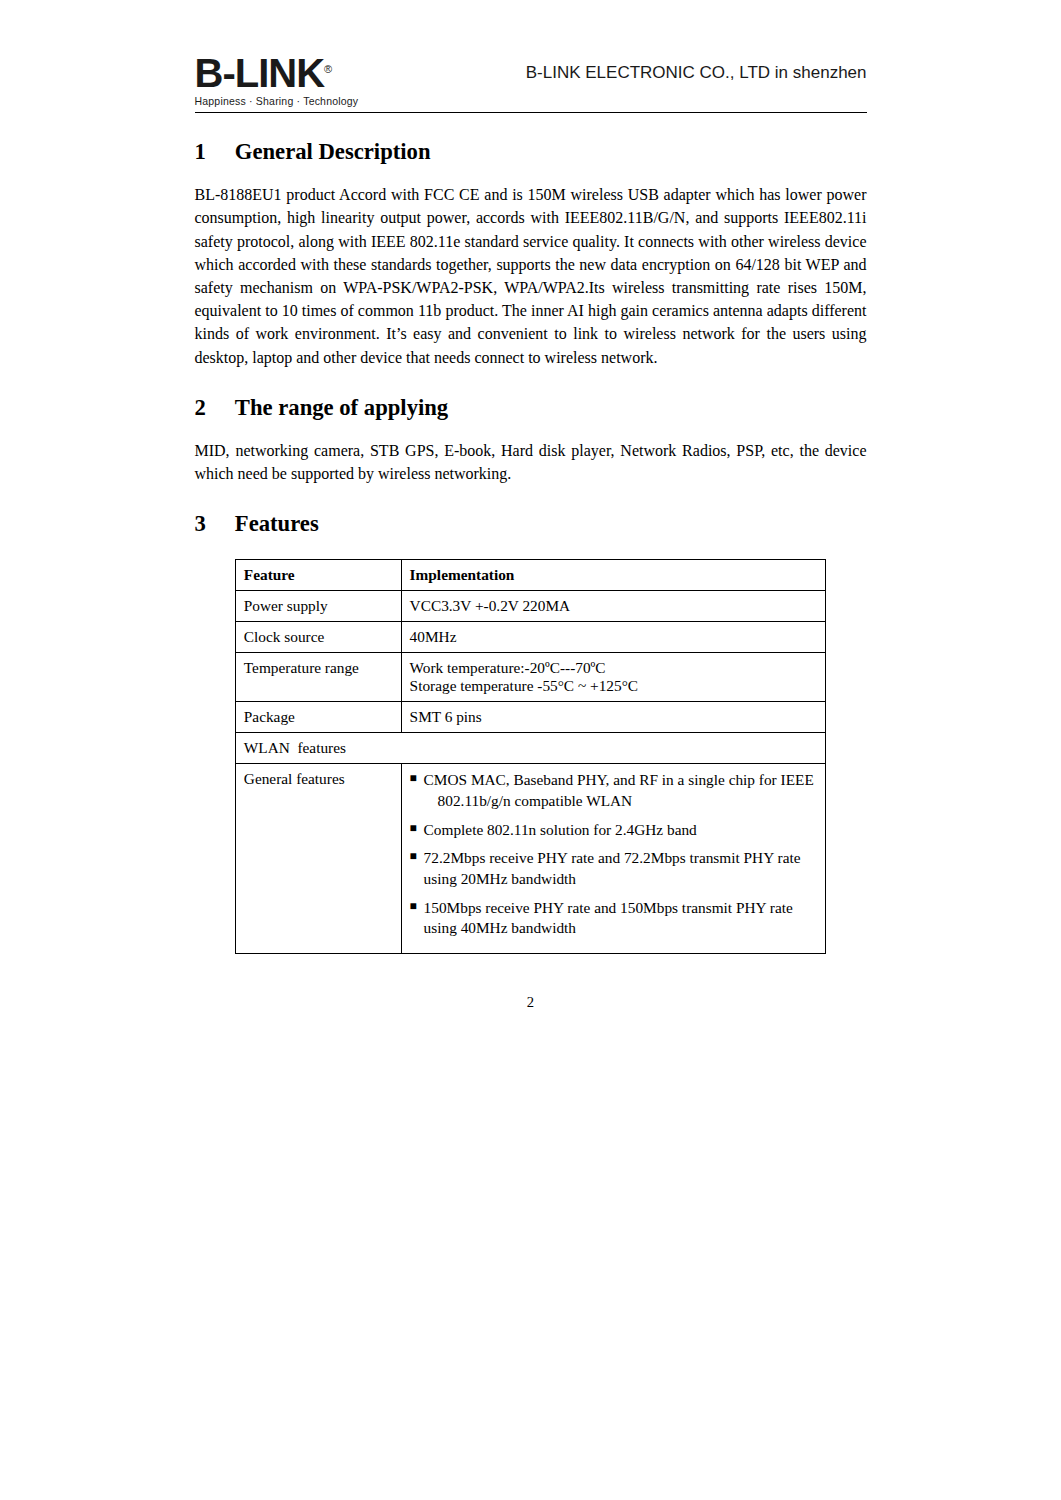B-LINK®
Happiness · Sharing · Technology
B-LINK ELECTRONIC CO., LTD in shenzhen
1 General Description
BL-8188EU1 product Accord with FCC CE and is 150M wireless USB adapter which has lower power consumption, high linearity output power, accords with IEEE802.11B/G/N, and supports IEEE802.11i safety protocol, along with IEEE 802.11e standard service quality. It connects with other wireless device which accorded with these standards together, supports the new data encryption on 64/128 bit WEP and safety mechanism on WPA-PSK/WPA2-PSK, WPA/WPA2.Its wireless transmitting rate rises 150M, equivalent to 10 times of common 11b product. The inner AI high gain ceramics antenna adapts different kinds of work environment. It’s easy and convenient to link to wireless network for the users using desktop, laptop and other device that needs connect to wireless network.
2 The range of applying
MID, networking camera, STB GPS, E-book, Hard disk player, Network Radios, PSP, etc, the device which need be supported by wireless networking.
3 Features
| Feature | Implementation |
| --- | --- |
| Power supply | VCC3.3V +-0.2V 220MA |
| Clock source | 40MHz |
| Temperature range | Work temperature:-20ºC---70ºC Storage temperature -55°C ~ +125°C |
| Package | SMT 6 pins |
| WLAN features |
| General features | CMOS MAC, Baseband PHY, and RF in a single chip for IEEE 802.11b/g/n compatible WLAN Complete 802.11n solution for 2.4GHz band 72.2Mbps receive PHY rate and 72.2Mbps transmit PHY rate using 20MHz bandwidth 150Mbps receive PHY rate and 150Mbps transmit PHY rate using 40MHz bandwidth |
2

-*-*-

* _Your objective_: The required output is the listing above reproduced exactly, pictures removed.

* _Answer for this exercise_:
B-LINK®
Happiness · Sharing · Technology
B-LINK ELECTRONIC CO., LTD in shenzhen
1 General Description
BL-8188EU1 product Accord with FCC CE and is 150M wireless USB adapter which has lower power consumption, high linearity output power, accords with IEEE802.11B/G/N, and supports IEEE802.11i safety protocol, along with IEEE 802.11e standard service quality. It connects with other wireless device which accorded with these standards together, supports the new data encryption on 64/128 bit WEP and safety mechanism on WPA-PSK/WPA2-PSK, WPA/WPA2.Its wireless transmitting rate rises 150M, equivalent to 10 times of common 11b product. The inner AI high gain ceramics antenna adapts different kinds of work environment. It’s easy and convenient to link to wireless network for the users using desktop, laptop and other device that needs connect to wireless network.
2 The range of applying
MID, networking camera, STB GPS, E-book, Hard disk player, Network Radios, PSP, etc, the device which need be supported by wireless networking.
3 Features
| Feature | Implementation |
| --- | --- |
| Power supply | VCC3.3V +-0.2V 220MA |
| Clock source | 40MHz |
| Temperature range | Work temperature:-20ºC---70ºC Storage temperature -55°C ~ +125°C |
| Package | SMT 6 pins |
| WLAN features |
| General features | CMOS MAC, Baseband PHY, and RF in a single chip for IEEE 802.11b/g/n compatible WLAN Complete 802.11n solution for 2.4GHz band 72.2Mbps receive PHY rate and 72.2Mbps transmit PHY rate using 20MHz bandwidth 150Mbps receive PHY rate and 150Mbps transmit PHY rate using 40MHz bandwidth |
2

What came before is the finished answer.